Bellini sur instruments anciens ? L’idée n’est pas totalement inédite, Cecilia Bartoli ayant déjà eu recours à des ensembles d’époque pour sa Norma et sa Sonnambula. Mais la proposition de Fabio Biondi va beaucoup plus loin, en termes de rigueur musicologique : absence totale de vibrato aux cordes, transparence absolue, recours à un continuo systématique au pianoforte, effectif réduit à sa plus simple expression (2 violoncelles !), reprises de cabalettes ornées librement par les chanteurs … Un Bellini 100 % authentique, chimiquement pur, avec des arguments historiques en béton évoqués dans une notice passionnante, dotée de surcroît d’un graphisme où le luxe le dispute à la créativité.
La rigueur académique suffit-elle dans une œuvre aussi pétrie d’émotion que ces Capulets et Montaigus, où Bellini montre pour la première fois l’étendue de son génie ? La réponse est clairement non. Certes, l’oreille est accrochée par des détails instrumentaux : des timbales sublimes, des flûtes inhabituellement claires, une harpe délicatement mise en valeur. Mais globalement, le son apparaît étique, souvent ingrat, beaucoup trop « petit » pour un opéra qui doit prendre aux tripes et qui renonce à beaucoup de conventions belcantistes pour déjà regarder vers le romantisme. Appliquer les recettes qui ont réussi à Vivaldi ou à Pergolèse conduit à des contresens flagrants, avec une sonorité comme engoncée et des déséquilibres entre pupitres.

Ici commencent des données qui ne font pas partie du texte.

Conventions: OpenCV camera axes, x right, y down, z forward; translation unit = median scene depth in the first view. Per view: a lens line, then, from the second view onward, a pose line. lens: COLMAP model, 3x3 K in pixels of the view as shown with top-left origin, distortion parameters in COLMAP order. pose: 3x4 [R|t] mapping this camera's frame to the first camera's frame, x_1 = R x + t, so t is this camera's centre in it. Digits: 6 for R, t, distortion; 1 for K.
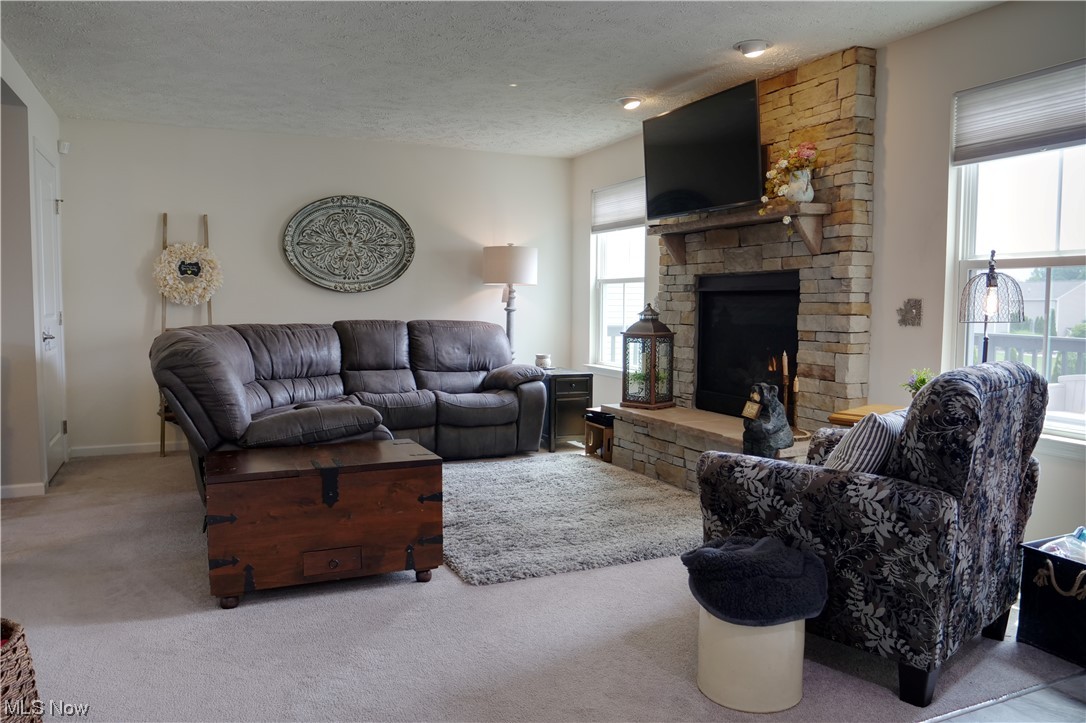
lens RADIAL K [[793.7, 0, 533.3], [0, 793.7, 359.3], [0, 0, 1]] dist [-0.044193, 0.012063]
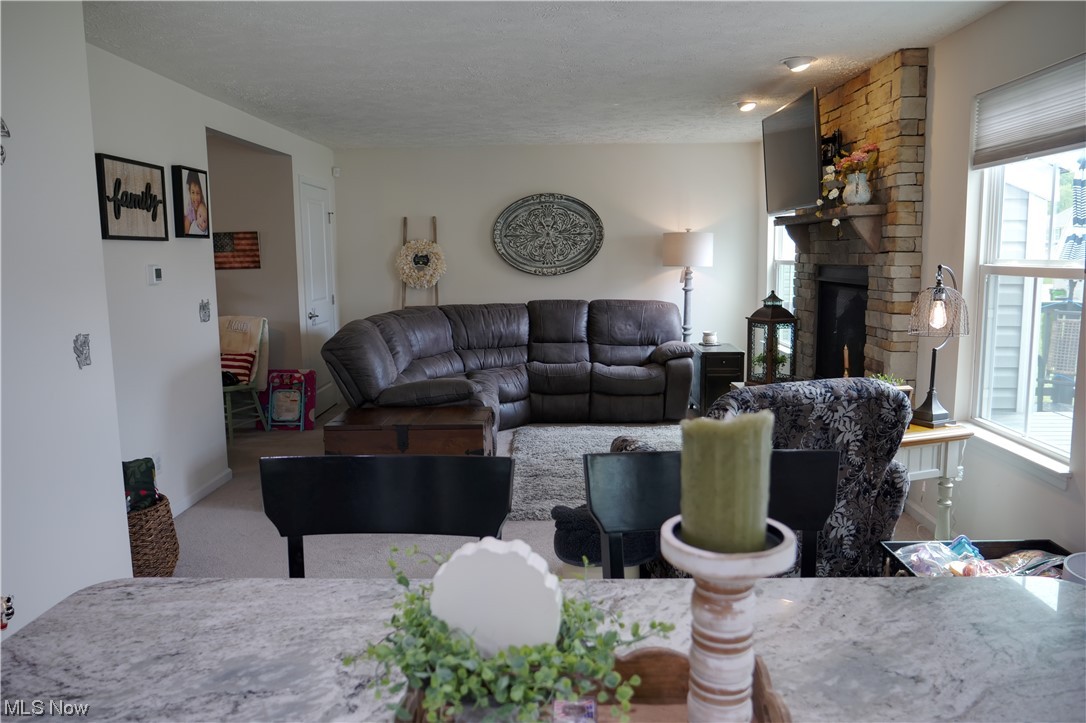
lens RADIAL K [[793.7, 0, 533.3], [0, 793.7, 359.3], [0, 0, 1]] dist [-0.044193, 0.012063]
pose [[0.901134, 0.039302, -0.431756, 0.293031], [-0.012141, 0.997780, 0.065486, -0.040409], [0.433371, -0.053769, 0.899610, -0.093369]]
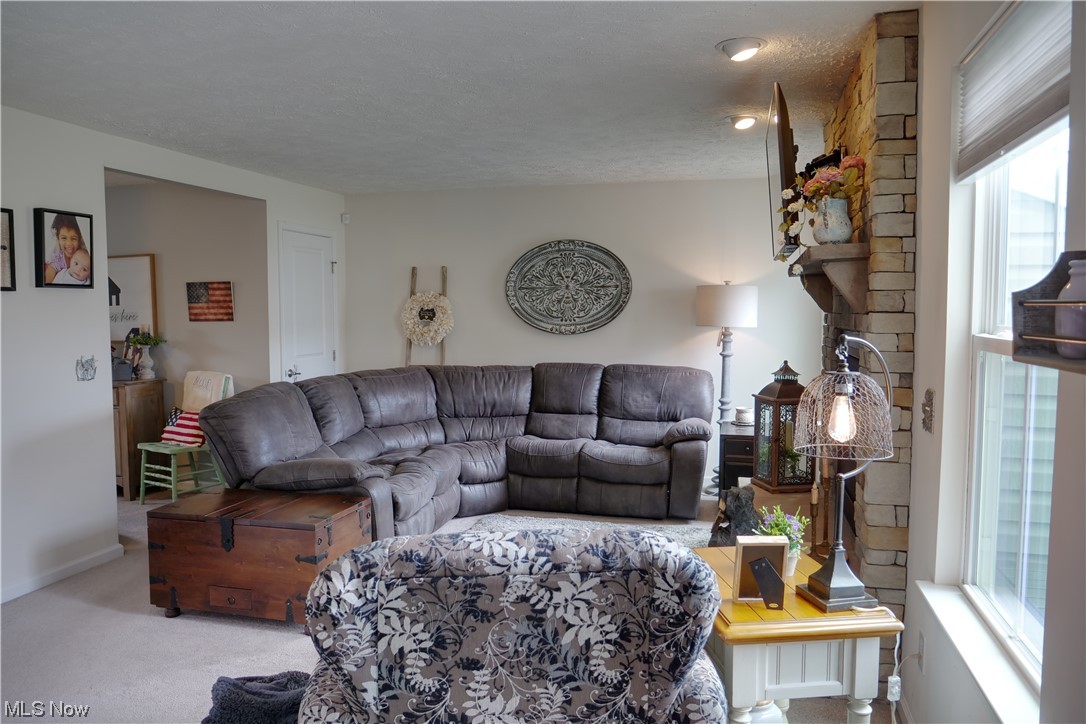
lens RADIAL K [[793.7, 0, 533.3], [0, 793.7, 359.8], [0, 0, 1]] dist [-0.044193, 0.012063]
pose [[0.779102, 0.033099, -0.626023, 0.415026], [-0.038401, 0.999250, 0.005041, -0.060426], [0.625720, 0.020113, 0.779788, 0.192164]]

Sans compter les problèmes techniques : on tremble plus d’une fois devant la fragilité du cor naturel, et on se demande si le clarinettiste ne va pas quitter la scène après ses couacs monumentaux au I. Pour couronner le tout, un pianoforte à la justesse aléatoire parasite l’écoute de façon permanente.
Pour contrebalancer ces faiblesses, il aurait fallu des chanteurs de premier ordre, capables de communiquer les vertiges d’écriture que l’orchestre refuse de donner. Hélas, Fabio Biondi a là aussi fait le choix des « petits formats ». Valentina Farcas dispose d’un timbre agréable, et sait orner son chant de mille nuances. Elle maîtrise aussi cet art de colorer la ligne, si essentiel dans la musique italienne du premier XIXe siècle. Mais le ton et le volume restent ceux d’une chanteuse baroque, qui ne parvient pas à habiter pleinement son rôle. Même remarque pour le Tebaldo délicatement dessiné de Davide Giusti, plein de mérite, mais qui aurait davantage sa place chez Scarlatti. Vivica Genaux déçoit cruellement. Elle aurait l’engagement et la carrure nécessaires, mais elle a été captée un jour de méforme, avec force sons tubés dans les joues et hoquets expressionnistes. Seuls Fabrizio Beggi et Ugo Guagliardo donnent pleine satisfaction, mais leurs rôles de basses sont trop courts pour sauver une distribution bien décevante. De même, le chœur Belcanto livre une prestation de premier ordre, marquée par une homogénéité de chaque instant, même lorsque les instruments dérapent.
Fabio Biondi aurait voulu faire entrer Les Capulets et les Montaigus dans l’ère des instruments anciens, mais l’entreprise est globalement un échec. Retour aux versions Muti (Warner) et Runnicles (Teldec).